PIA project’s achievement at NeurIPS AIDO6
Author: Robert Moni, András Kalapos, András Béres, Bence Hámori, Dávid Bárdos, Tibor Áron Tóth, Gyires-Tóth Bálint
In December 2021 our team competed with 5 different solutions at the 6th edition of the AI Driving Olympics (AIDO) which was part of the 35th conference on Neural Information Processing Systems (NeurIPS). In all, 40 competitors competed in three different challenges.
Our team ranked top in 2 out of 3 challenges.
The Professional Intelligence for Automotive (PIA) Project was founded in 2019 as a cooperation project between Continental Deep Learning Competence Center Budapest and the Budapest University of Technology and Economics. The project aims to provide academic and industrial expertise for students’ research projects in the field of Deep Learning and Autonomous Driving.
The challenges at the 6th Duckietown AI Driving Olympics @ NeurIPS 2021
1. Lane following [LF]
2. Lane following + Vehicles [LFV]
3. Lane following + Intersections [LFI]
Top winning entries
Top submissions in the real testing [Source]. In the blue boxes, the PIA team members are highlighted
Our winning solutions
1. András Kalapos
My solution at the 6th AI Driving Olympics uses a neural network-based controller policy that was trained using reinforcement learning. Its ‘brain’ is a convolutional neural network, that almost directly computes control signals based on images from the robot. Only very simple preprocessing is applied to the observations, such as downscaling, cropping and stacking. Then, based on this input, the network computes a single scalar value as its output that is interpreted as a steering signal.
An important feature of my solution is that I trained the agent only in a simulation, while also testing it in the real world. I trained it using a policy gradient type reinforcement learning algorithm, namely Proximal Policy Optimization for its stability, sample-complexity, and ability to take advantage of multiple parallel workers. To achieve robust performance in the physical environment I used domain randomization. This involves training the policy in a set of different variants of the simulation, which are generated by randomly perturbing parameters of it, such as lighting conditions, object textures, camera parameters and so on. The built-in randomization features of Duckietow’s official simulation proved to be sufficient for reliable lane following on the real roads of Duckietown, despite this simulation’s lack of realistic graphics and physical accuracy.

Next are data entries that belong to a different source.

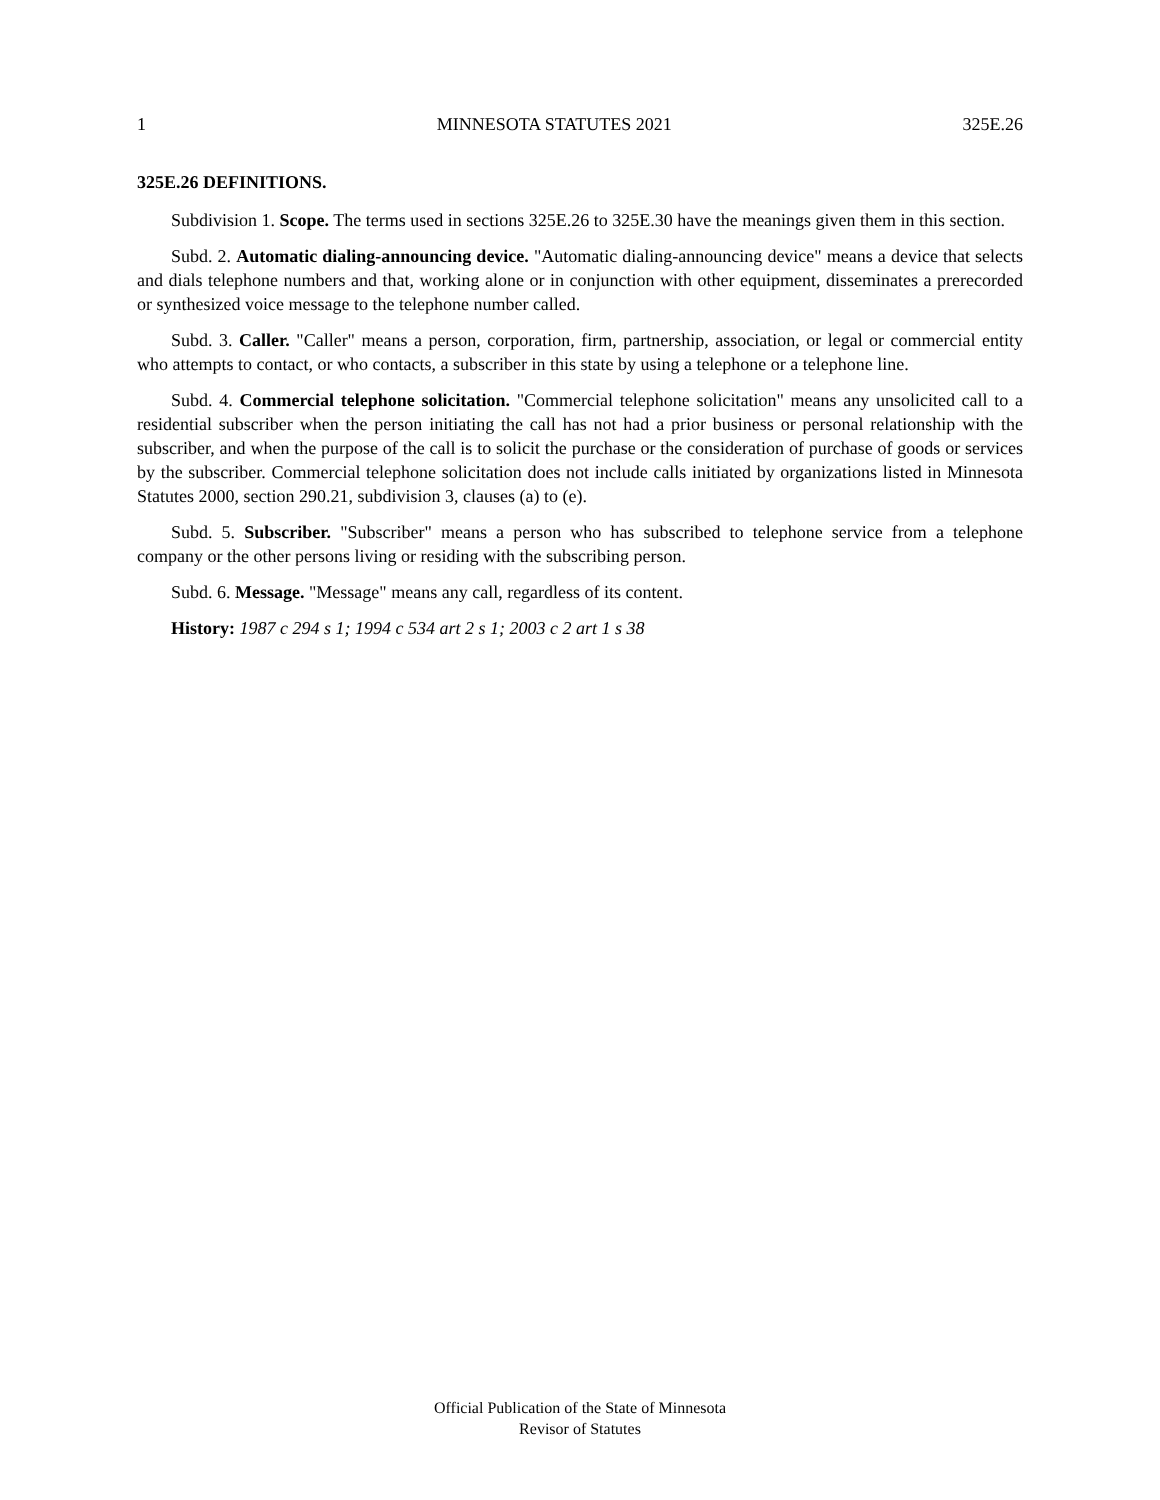1 MINNESOTA STATUTES 2021 325E.26
325E.26 DEFINITIONS.
Subdivision 1. Scope. The terms used in sections 325E.26 to 325E.30 have the meanings given them in this section.
Subd. 2. Automatic dialing-announcing device. "Automatic dialing-announcing device" means a device that selects and dials telephone numbers and that, working alone or in conjunction with other equipment, disseminates a prerecorded or synthesized voice message to the telephone number called.
Subd. 3. Caller. "Caller" means a person, corporation, firm, partnership, association, or legal or commercial entity who attempts to contact, or who contacts, a subscriber in this state by using a telephone or a telephone line.
Subd. 4. Commercial telephone solicitation. "Commercial telephone solicitation" means any unsolicited call to a residential subscriber when the person initiating the call has not had a prior business or personal relationship with the subscriber, and when the purpose of the call is to solicit the purchase or the consideration of purchase of goods or services by the subscriber. Commercial telephone solicitation does not include calls initiated by organizations listed in Minnesota Statutes 2000, section 290.21, subdivision 3, clauses (a) to (e).
Subd. 5. Subscriber. "Subscriber" means a person who has subscribed to telephone service from a telephone company or the other persons living or residing with the subscribing person.
Subd. 6. Message. "Message" means any call, regardless of its content.
History: 1987 c 294 s 1; 1994 c 534 art 2 s 1; 2003 c 2 art 1 s 38
Official Publication of the State of Minnesota
Revisor of Statutes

If you are interested in the details of our work, we published two papers about it: Sim-to-real reinforcement learning applied to end-to-end vehicle control and Vision-based reinforcement learning for lane-tracking control.
Our source code is available on GitHub: github.com/kaland313/Duckietown-RL
2. András Béres
In the previous year and during my MSc thesis, I worked on algorithms involving supervised/unsupervised representation learning combined with reinforcement learning. This year, I experimented with a new class of algorithms using imitation learning. I built a teacher agent using full state feedback control, which was able to drive seamlessly using the physical state of the simulator (speed, angular velocity, track angle, distance and curvature). I then used this teacher to train a student model with supervised learning to try to imitate its steering behaviour using only stacked frames of input images from the simulator. The agent was driving during the learning process, so it could learn how to act in suboptimal situations too, using the DAGGER imitation learning algorithm. I used a continuous action space along with the Pytorch framework. For the finals, I also managed to train agents capable of overtaking other agents under the right circumstances using this method.
3. Bence Hámori
The agent I submitted has been trained with Optimal Policy Optimization. For the training, I used frame stacking and domain randomisation.
Frame stacking not only evaluates one picture, but it inspects a sequence of pictures. The algorithm receives a stack of frames as input, by this it can more accurately recognise the correct step to take in a given situation.
Although with domain randomisation, the agent achieves less reward during the training in the simulator, it works better in real-life conditions.
My submitted agent achieved 3rd place in the real-LV-validation challenge.
4. Dávid Bárdos
I used our Proximal Policy Optimization-based baseline implementation and attempted to speed up the training and evaluating process with mixed-precision training. Mixed precision training uses 16-bit floating-point numbers instead of the traditional 32-bit. I submitted my result to the AI Driving Olympics 6 DuckieTown challenge and achieved 4th place in the Lane Following with Vehicles section.
5. Tibor Áron Tóth
I implemented a Transformer model into a Proximal Policy Optimization-based Deep Reinforcement algorithm and I competed with this solution at the AI-DO 6 Duckietown challenges. My purpose was to train the agent in the Duckietown simulator not only for speed and accuracy but for robustness too. This robustness was achievable since the attention mechanism in the Transformer takes into consideration previous states of the model. I used hyperparameter optimisation and hand-tuning to find the satisfiable hyperparameter set for this quite new algorithm.